### EXTRACTED INFORMATION:
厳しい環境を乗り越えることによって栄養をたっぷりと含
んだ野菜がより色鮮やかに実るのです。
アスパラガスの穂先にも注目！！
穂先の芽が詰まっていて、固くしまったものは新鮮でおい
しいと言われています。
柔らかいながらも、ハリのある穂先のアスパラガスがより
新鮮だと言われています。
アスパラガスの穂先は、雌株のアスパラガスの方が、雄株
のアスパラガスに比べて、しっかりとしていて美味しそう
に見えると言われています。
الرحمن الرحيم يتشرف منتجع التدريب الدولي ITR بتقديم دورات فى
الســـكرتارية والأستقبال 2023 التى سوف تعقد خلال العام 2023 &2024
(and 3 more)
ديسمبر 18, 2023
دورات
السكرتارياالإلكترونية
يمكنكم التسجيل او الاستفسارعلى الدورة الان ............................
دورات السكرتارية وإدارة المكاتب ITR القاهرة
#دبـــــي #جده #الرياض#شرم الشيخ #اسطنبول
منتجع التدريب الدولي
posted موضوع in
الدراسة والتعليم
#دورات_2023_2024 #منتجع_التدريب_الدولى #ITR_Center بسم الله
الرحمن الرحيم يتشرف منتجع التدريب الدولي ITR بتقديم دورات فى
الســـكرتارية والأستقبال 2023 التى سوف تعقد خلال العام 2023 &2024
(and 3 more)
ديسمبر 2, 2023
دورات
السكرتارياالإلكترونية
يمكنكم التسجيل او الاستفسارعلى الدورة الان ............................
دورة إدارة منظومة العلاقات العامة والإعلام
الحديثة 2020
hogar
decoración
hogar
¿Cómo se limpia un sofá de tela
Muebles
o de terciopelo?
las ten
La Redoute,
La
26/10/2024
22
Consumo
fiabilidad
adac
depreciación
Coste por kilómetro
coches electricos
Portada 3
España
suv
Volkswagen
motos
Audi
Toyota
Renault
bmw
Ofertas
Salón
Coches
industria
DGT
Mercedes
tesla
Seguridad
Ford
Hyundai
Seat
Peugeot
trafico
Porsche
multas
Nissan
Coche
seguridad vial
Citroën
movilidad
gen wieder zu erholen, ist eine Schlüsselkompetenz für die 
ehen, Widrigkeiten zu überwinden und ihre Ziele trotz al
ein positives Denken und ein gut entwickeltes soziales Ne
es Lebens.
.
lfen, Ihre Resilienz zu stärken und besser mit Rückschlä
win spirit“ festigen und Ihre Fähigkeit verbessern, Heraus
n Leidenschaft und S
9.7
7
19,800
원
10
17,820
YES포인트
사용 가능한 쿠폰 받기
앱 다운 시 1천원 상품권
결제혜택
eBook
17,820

### EXERCISE DESCRIPTION:
Each line from the one that includes "lfen, Ihre Resilienz" down to the close of the records above is to be given again exactly, and no other line is to appear.

### TASK RESULT:
lfen, Ihre Resilienz zu stärken und besser mit Rückschlä
win spirit“ festigen und Ihre Fähigkeit verbessern, Heraus
n Leidenschaft und S
9.7
7
19,800
원
10
17,820
YES포인트
사용 가능한 쿠폰 받기
앱 다운 시 1천원 상품권
결제혜택
eBook
17,820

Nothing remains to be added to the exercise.